I swallowed, and thanked her in Armenian, then again in English, but there’s not really a word in either language that covers the thing I was feeling—the one where you realize you’ve got someone in your corner when you need them.
And I guess it turns out I’ve got a lot of people in my corner. I’ve got my people at home, a mom who calls and always laughs at my dumb jokes, who reminds me that not everyone could handle things the way I do, who reads every single rambling blog post. Thanks for always making me feel special mom.
I’ve got two sisters who sometimes reply to my texts but definitely don’t read this blog so I can write whatever I want about them so let me just say it’s really hard to be the smartest, funniest, and coolest of us. It’s really a burden.
I’ve got the world’s best college roommate/best friend who promises me one day she’ll binge read all of this so for when you do that Hannah sorry I left you 40 minutes of voicemails talking about tiny linguistics nuances you’re a real one for listening to that crap.
And I’ve got Peace Corps staff here who are always helpful, understanding and looking out for our safety.

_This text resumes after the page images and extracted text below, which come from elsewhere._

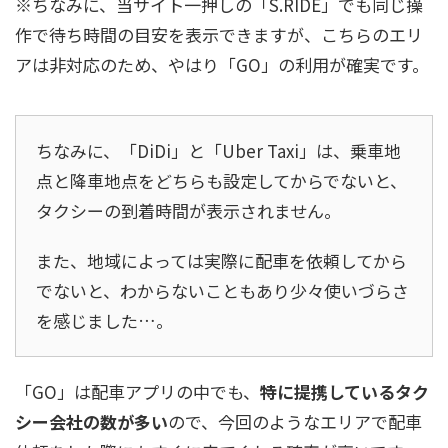
※ちなみに、当サイト一押しの「S.RIDE」でも同じ操
作で待ち時間の目安を表示できますが、こちらのエリ
アは非対応のため、やはり「GO」の利用が確実です。
ちなみに、「DiDi」と「Uber Taxi」は、乗車地
点と降車地点をどちらも設定してからでないと、
タクシーの到着時間が表示されません。
また、地域によっては実際に配車を依頼してから
でないと、わからないこともあり少々使いづらさ
を感じました…。
「GO」は配車アプリの中でも、
特に提携しているタク
シー会社の数が多い
ので、今回のようなエリアで配車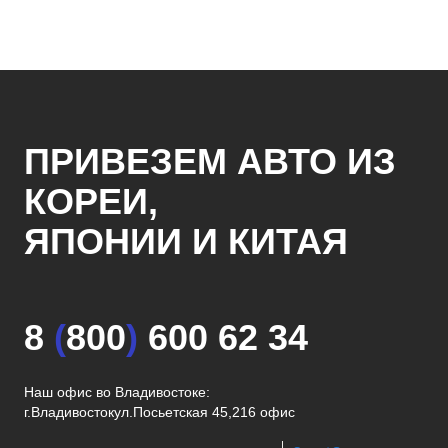
ПРИВЕЗЕМ АВТО ИЗ
КОРЕИ,
ЯПОНИИ И КИТАЯ
8
(
800
)
600 62 34
Наш офис во Владивостоке:
г.Владивосток
ул.Посьетская 45,216 офис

I’ve got some of the greatest volunteer friends in the world—people who checkup when you’ve been feeling down, and participate in five-way FaceTime calls, pick up the phone when you’re in a tough situation, or promise you your language doesn’t suck as bad as you think it does, even when it definitely sucks just as bad as you think it does.
And I have met such wonderful people in the Ararat Valley, and I’m sure I will meet so many more. Please forgive my butchered transliterations and continued language errors.
Today, while drying dishes I looked out the window through the tangle of vines up at the profile of the mountain and thought about all the great people I’ve met here, twelve year olds, teachers, and friends alike. I tried to think of a word in any language that covers that feeling, but I couldn’t find one. So I wrote all this instead.
(All views expressed on this site are my own and do not reflect the views of the Peace Corps, the US government or the Armenian government!)